Our plan was to do this in five and a half years. But Covid-19 provided an opportunity, the government was interested in supporting this, and what was supposed to take five and a half years, we did in so many weeks.
So when I say we can have an impact on the national level, I know we can. Rotary has the power to do it.
What are the characteristics of Rotary in India, and which of those characteristics do you think other areas of the Rotary world should adopt?
Think first from the heart, not from the mind. Imagine the people who thought we would eradicate polio, and if they had used only their minds, we’d never be able to do it. It was a crazy dream. Have you ever planned anything that would take decades? Yet we have the courage to dream of such a thing.
We need to have the courage to take up these projects and be ready to take the risk. I am not worried about failures at all. I would rather have 10 dreams and succeed in only six of them than be a person who only has two dreams and succeeds at them both. This is not a percentage game; this is about doing good in the world. Dream big.
What do you want to accomplish in your year?
I have two broad goals. One, that our membership needs to reach 1.3 million. It’s been 1.2 million for 20 years. This needs to change, and it’s not too difficult to change it: Each member brings in just one new member. Every one of us will do that job. And yes, I will get one as well.
I’m very passionate about service. Our organisation is doing good in the world by serving people. For the coming year, the focus will be on empowering girls. We are committed to educating all children, but the focus will be a little more on girls. We will concentrate on providing toilets and all other hygiene facilities. We need to understand that girls are more vulnerable — to trafficking, especially sexual trafficking — and it is crucial that we protect them.

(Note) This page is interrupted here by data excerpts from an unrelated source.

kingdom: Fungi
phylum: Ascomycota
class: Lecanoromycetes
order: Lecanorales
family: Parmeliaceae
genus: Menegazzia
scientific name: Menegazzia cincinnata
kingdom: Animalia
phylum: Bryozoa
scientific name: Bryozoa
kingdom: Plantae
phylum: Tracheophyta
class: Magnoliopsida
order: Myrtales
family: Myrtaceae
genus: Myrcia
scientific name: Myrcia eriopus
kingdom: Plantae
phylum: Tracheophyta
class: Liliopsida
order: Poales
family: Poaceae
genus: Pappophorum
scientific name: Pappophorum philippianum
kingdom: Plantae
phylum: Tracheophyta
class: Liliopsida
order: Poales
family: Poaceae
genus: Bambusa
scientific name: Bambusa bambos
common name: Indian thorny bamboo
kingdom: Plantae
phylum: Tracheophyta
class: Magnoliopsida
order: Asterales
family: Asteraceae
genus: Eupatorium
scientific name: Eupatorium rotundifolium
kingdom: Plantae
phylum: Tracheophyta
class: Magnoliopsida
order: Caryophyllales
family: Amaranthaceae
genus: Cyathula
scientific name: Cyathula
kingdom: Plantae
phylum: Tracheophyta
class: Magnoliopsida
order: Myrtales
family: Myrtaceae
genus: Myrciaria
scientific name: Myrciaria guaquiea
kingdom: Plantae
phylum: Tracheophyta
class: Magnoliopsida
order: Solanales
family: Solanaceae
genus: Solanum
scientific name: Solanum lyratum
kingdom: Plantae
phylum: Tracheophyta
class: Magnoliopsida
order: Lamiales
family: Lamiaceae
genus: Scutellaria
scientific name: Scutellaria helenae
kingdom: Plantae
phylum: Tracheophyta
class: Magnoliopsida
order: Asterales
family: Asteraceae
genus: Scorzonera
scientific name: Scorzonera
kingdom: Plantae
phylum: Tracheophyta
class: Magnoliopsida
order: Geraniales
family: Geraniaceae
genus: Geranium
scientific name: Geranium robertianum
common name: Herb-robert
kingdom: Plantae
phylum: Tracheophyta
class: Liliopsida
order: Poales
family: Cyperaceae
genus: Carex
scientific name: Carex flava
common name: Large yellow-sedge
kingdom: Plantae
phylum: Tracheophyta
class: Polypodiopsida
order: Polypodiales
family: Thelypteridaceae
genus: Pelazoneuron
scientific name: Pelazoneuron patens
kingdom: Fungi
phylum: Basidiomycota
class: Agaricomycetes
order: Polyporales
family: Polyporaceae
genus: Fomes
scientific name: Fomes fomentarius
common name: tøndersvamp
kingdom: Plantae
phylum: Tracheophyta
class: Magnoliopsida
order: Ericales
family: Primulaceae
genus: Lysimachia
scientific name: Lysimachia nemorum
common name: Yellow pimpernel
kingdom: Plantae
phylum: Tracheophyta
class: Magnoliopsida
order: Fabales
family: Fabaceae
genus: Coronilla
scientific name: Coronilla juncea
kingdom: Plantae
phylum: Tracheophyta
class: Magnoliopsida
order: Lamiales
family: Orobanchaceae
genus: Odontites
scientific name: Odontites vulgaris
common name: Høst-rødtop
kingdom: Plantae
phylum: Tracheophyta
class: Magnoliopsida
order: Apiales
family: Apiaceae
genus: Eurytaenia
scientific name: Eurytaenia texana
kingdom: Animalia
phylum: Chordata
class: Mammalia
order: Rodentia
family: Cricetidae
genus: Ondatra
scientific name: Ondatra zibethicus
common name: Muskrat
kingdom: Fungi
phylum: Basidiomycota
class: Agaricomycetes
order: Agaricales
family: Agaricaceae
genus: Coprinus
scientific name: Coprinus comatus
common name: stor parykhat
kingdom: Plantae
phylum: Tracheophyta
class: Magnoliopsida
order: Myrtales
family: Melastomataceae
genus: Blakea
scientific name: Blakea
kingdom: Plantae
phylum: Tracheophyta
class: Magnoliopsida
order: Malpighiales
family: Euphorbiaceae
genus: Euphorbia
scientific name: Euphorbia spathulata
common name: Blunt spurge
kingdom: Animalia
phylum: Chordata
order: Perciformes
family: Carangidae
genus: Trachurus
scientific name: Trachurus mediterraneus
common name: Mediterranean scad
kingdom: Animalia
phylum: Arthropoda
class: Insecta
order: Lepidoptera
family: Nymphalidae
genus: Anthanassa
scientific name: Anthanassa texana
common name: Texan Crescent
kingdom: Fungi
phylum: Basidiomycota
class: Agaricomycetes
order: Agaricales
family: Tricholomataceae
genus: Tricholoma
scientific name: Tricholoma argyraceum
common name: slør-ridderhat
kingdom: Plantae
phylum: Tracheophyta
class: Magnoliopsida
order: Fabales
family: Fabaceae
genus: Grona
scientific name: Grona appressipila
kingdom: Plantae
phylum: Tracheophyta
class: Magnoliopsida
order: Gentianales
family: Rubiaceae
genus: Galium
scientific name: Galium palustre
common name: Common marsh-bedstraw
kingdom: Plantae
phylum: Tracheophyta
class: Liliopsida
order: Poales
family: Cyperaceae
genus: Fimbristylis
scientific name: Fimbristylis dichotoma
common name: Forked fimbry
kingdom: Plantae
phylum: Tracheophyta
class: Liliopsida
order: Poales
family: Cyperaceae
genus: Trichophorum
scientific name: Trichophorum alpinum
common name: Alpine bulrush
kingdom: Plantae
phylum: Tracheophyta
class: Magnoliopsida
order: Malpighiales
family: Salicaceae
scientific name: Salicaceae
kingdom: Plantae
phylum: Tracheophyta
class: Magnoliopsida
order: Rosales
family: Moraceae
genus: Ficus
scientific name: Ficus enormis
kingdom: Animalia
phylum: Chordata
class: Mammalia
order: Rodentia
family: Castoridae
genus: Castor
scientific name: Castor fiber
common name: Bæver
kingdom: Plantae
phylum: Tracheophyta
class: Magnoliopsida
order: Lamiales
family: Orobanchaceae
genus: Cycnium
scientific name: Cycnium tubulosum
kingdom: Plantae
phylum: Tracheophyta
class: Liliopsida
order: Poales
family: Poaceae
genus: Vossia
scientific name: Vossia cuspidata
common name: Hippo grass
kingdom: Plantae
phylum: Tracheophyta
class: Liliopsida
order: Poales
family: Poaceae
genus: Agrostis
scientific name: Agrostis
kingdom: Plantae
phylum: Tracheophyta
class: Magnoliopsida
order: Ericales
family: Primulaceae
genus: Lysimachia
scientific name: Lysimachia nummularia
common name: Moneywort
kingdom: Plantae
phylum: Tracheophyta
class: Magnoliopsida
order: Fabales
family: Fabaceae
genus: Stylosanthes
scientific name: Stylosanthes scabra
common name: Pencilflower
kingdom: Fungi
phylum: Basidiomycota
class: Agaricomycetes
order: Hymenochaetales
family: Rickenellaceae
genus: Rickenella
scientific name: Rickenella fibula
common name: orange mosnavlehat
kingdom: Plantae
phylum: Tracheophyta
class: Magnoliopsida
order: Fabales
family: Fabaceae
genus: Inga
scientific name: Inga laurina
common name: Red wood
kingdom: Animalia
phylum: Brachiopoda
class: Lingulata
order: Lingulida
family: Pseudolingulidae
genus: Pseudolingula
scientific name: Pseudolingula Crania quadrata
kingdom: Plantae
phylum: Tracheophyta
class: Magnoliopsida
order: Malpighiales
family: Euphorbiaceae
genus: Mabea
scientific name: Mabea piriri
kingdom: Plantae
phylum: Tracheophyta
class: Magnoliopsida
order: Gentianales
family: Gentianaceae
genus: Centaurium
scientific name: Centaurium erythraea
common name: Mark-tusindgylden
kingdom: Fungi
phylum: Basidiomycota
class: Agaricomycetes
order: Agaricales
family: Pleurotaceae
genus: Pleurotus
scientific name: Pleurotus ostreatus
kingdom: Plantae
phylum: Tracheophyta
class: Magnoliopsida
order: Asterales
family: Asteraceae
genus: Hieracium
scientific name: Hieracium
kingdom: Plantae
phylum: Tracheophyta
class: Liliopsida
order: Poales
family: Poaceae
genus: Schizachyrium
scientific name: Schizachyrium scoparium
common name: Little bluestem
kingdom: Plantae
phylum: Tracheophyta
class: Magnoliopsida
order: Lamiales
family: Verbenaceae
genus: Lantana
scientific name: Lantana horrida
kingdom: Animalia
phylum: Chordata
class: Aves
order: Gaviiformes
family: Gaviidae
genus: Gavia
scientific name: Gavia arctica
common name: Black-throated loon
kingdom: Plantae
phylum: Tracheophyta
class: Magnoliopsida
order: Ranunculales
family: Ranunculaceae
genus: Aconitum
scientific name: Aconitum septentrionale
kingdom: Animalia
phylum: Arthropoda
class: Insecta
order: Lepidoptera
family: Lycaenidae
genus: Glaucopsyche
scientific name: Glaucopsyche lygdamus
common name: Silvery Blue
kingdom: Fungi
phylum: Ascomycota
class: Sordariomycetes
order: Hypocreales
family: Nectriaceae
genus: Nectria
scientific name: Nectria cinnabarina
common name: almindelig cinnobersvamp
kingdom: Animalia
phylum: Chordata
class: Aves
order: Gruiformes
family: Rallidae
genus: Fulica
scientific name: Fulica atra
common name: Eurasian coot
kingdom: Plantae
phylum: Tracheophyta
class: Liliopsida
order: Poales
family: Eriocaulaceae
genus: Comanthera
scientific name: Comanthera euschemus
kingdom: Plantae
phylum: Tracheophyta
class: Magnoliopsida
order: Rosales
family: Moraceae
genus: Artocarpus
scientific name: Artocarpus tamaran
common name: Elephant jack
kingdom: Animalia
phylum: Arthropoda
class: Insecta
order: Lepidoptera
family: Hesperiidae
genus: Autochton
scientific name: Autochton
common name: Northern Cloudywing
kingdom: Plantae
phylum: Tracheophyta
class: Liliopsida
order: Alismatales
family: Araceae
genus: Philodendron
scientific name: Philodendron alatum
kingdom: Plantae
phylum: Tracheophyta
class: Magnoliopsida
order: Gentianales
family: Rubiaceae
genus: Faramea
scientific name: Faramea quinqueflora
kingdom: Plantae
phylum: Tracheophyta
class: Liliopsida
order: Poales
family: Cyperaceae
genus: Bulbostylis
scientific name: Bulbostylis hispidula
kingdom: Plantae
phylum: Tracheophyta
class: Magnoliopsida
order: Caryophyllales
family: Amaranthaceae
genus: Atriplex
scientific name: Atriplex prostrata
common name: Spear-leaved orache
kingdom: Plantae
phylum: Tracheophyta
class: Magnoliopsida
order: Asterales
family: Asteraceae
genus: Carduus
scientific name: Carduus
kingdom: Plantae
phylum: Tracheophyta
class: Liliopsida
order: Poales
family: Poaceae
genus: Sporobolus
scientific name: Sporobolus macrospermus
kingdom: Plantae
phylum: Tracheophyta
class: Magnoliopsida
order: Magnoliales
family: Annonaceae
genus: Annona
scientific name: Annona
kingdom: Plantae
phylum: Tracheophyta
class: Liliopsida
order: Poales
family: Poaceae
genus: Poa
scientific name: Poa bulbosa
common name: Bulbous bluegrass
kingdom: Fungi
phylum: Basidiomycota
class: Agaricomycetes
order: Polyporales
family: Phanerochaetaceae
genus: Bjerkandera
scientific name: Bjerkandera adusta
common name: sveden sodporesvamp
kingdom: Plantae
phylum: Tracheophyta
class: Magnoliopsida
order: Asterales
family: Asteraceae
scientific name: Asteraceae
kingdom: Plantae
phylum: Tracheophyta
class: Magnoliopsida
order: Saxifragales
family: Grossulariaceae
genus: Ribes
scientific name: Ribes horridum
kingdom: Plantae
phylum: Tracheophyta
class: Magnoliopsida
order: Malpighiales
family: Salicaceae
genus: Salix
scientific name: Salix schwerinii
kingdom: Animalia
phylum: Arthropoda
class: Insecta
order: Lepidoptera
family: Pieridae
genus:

Is a year too short a time for the Rotary presidency?
I don’t think the president makes a lot of change to the organisation, and I don’t think the president should. And if you look at the past 10 years, it’s very difficult to say this thing happened during that year. I’m very happy you’re not able to say that, because that shows that it’s not about the president; it’s about the organisation. A president can do well to inspire the 1.2 million members to grow more and do more.
Is the Rotary presidency the best job in Rotary?
The presidency at the club level is the best job you can have in Rotary. You do far more at far greater speed as club president than you do as RI president. You get to have the pleasure of doing hands-on work.
Did you come up with your theme by yourself?
No. With me it’s always about teamwork. I love to take everybody’s views. There were about 10 of us in the room. It truly reflects my philosophy in Rotary.
I wanted it to be service, but people said it should be a call to action. So service became serve. And when you do that, you change lives for the good. So the theme is: Serve to Change Lives.
What do you think will be the greatest challenge?
The only challenge, if any, will be the pandemic, because it may hamper my meeting people. I love the virtual world, because it has great advantages. But Rotary is a people’s organisation. People have to meet people. The impact I can have with an in-person meeting is much greater than when I’m just taping a message. So let us overcome Covid and meet each other as soon as possible.
Do you acknowledge that there are hopeless situations?
No, never. Nothing could be more hopeless than this pandemic, but we still find a way. I’ll give you an example. My club has 90 members, but during the pandemic we had 2,400 people at a recent regular weekly meeting. Without the pandemic, we would not have been able to do it. So, hopeless situation? No, we find opportunities there.